2000 OPEN FORUM Abstracts
How to Respond to a Request for Proposal (RFP) for a Capitated Contract
Patrick J. Dunne, MEd, RRT, FAARC Fullerton, California
When first entering the managed care arena, providers of home medical and respiratory therapy equipment (HME/RT) services typically work under one of two reimbursement models -- a discounted fee-for-service contract or a risk-sharing, pre-paid capitation contract. In the former, a percentage discount is negotiated off of the Medicare Fee Schedule for durable medical equipment, prosthetics, orthotics and supplies (DMEPOS) for a given year. Such a discounted fee-for-service arrangement between an HME/RT provider and a managed care organization (MCO) can last for several years. However, as the number of individuals ("members" or "covered lives") enrolled in the MCO grows into the tens of thousands, talks generally shift toward establishing a risk-sharing, pre-paid capitated contract. Under this model, the HME/RT provider is paid a fixed monthly amount based upon the total number of covered lives and the negotiated per member per month rate ("PMPM rate"). To avoid getting into a serious money-losing situation, there are several important steps that must be taken by HME/RT providers when responding to a Request for Proposal (RFP) for a risk-sharing capitated contract.
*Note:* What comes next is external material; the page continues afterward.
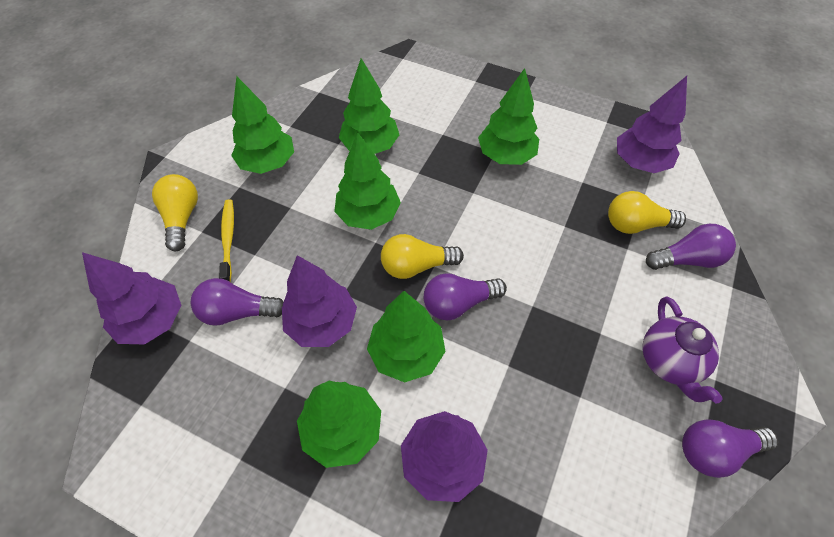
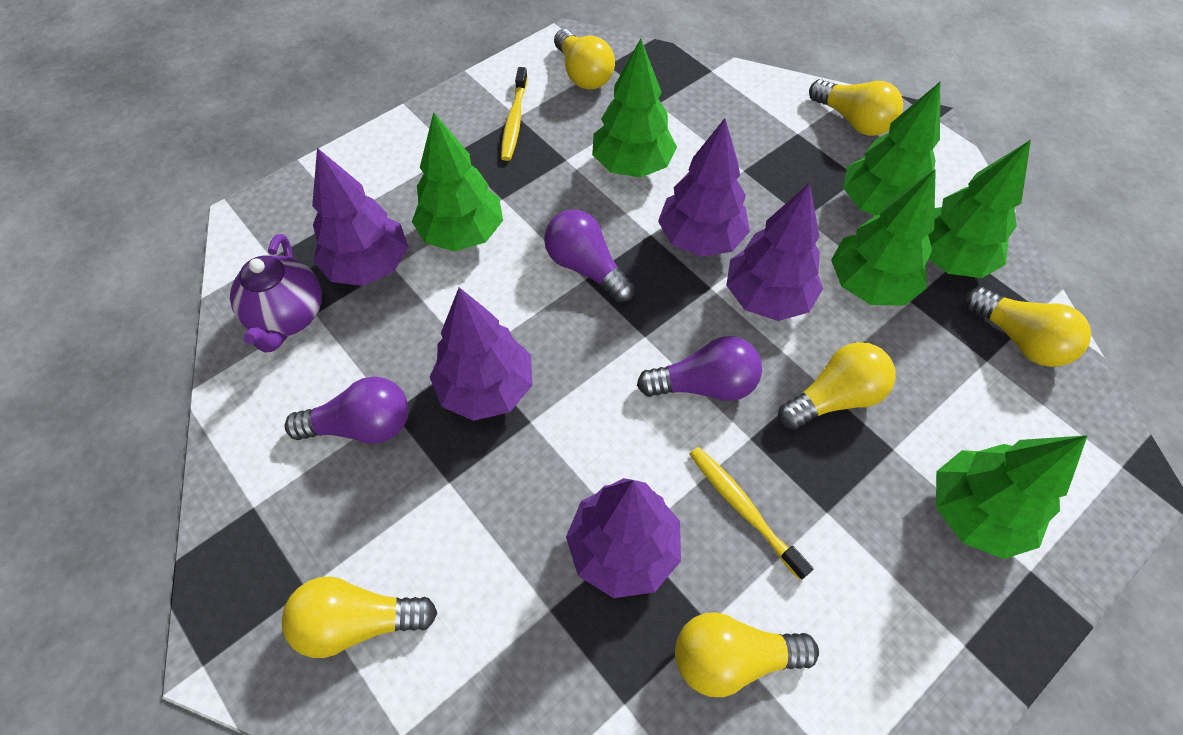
purple light bulb: 4 -> 3
purple tree: 4 -> 5
yellow light bulb: 3 -> 6
yellow toothbrush: 1 -> 2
First, it is absolutely essential to clearly and precisely determine in writing what products, accessories, supplies and services the MCO is expecting to be covered under the capitated contract ("the cap"), as well as those that are to be excluded ("carve outs"). It is important to note that often, what the MCO determines to be covered under the cap may differ drastically from the coverage expectations of other contracted providers (e.g. hospitals and physician groups) and such discrepancies must be addressed at the outset if a profitable PMPM rate is to be negotiated. For example, it is not at all uncommon for hospitals and physician groups, in an attempt to reduce their own utilization, to start using HME/RT services more aggressively than would otherwise be the case.
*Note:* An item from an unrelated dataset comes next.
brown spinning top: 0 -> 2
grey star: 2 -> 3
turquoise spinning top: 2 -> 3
A second vital issue to initially determine is what coverage guidelines are to be used to establish medically necessity to govern utilization of the HME/RT benefit. For Medicare-enrolled members, ("senior lives") the issue is straightforward since MCOs are required to follow existing Medicare coverage guidelines. However, the issue becomes somewhat fuzzy for non-Medicare or commercial members, since MCOs may well have their own set of coverage criteria based upon the different health plans they offer. All existing coverage criteria for all commercial plans must be identified, as well as the number of senior and commercial lives that are to be covered under the contract.
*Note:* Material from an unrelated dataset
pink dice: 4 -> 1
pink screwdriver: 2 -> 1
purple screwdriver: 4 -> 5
Another required element to establish at the outset is the historical utilization of the HME/RT benefit by the various hospitals and physician groups providing care to enrolled members. This information is important for two reasons. First, existing rental equipment previously provided by other companies will need to be exchanged once the capitated contract is implemented. Secondly, historical utilization data (if indeed at all available!) will provide valuable insight into the attitudes and expectations of other contracted providers working with the MCO, as well as those of the MCO itself.
Entering into risk-sharing capitated contracts is risky business and not for the feint of heart or inexperienced. Failure to exercise due diligence or to not utilize experienced personnel during the preparation process can be, and regrettably often is, a recipe for disaster.